La chiusura ermetica del portellone si aprì e subito il vociare confusionario della folla raggiunse le orecchie della ragazza. Infilò una mano nella tasca e cominciò a giocherellare con il suo cubo luminoso mentre avanzava verso la zona sud-ovest della stazione, lì avrebbe trovato gli alieni con cui era venuta ad effettuare uno scambio.
 Non le capitava spesso di visitare una galassia così lontana dalla propria e soprattutto non le capitava spesso di vedere così tante razze aliene. La maggior parte della sua vita l'aveva passata sul suo pianeta natale e quello stesso destino le sarebbe dovuto toccare ancora per parecchio tempo prima di poter ottenere la libertà di viaggiare indisturbata. Per questo mentre camminava prestava ben attenzione a chi aveva intorno, cercando di cogliere il più possibile dalle loro conversazioni. Quelle lingue le conosceva già tutte, quindi ascoltare i loro discorsi non si rivelava un grosso problema. Le lingue delle razze avanzate, infatti, erano le più conosciute e diffuse e quindi per lei ed il suo popolo era normale comprenderle; solo nel caso in cui incontrassero un popolo  assai inferiore avevano la necessità di apprendere la lingua, ma anche in quel caso non ci sarebbe voluto più di qualche minuto. Quei discorsi tuttavia non la entusiasmavano: erano prevalentemente contrattazioni o lamentele sui prezzi. 

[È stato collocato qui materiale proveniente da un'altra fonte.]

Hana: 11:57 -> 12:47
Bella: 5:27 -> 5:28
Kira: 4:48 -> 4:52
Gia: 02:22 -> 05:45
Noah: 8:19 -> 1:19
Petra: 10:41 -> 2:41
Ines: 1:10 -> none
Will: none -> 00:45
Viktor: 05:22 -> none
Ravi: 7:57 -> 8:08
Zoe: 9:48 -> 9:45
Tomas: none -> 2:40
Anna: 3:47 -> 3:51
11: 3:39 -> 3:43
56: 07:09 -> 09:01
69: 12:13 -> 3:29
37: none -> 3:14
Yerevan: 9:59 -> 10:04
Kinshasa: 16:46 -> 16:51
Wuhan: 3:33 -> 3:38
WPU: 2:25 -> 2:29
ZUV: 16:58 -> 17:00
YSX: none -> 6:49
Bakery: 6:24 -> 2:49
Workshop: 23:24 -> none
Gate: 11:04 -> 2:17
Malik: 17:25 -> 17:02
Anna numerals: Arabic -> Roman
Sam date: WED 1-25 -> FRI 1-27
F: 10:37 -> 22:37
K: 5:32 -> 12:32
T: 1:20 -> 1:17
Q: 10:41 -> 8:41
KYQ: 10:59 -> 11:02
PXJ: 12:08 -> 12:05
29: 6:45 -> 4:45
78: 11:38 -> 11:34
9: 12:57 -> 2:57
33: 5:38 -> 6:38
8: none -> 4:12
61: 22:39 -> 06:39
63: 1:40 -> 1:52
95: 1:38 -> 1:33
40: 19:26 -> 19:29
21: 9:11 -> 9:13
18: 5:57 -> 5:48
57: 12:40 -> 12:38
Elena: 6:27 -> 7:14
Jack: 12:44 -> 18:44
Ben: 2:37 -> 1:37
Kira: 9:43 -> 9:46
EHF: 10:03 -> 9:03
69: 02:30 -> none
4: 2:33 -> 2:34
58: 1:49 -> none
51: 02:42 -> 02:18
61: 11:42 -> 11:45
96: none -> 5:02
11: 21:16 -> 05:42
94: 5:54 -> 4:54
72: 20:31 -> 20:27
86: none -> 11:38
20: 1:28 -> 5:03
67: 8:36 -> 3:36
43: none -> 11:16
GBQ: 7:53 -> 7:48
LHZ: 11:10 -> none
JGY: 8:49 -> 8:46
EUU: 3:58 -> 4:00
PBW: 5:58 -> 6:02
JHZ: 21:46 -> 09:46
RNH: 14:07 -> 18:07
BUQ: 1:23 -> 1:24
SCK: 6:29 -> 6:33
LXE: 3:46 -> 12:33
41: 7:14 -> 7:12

Molti al suo passaggio si girarono a guardarla ed era abbastanza sicura che non fosse solo per il suo eccentrico colore di capelli, ma perché avevano riconosciuto chi fosse. Nei loro occhi infatti riusciva a scorgere quel velo di paura che si ha quando si osserva qualcuno di potente, che non è una minaccia immediata, ma che potrebbe sempre diventarlo. A lei non interessava granché la ragione di quegli sguardi, né il modo in cui le venivano rivolti; non si poteva nemmeno dire che le dispiacessero, al contrario. Adorava essere al centro dell'attenzione.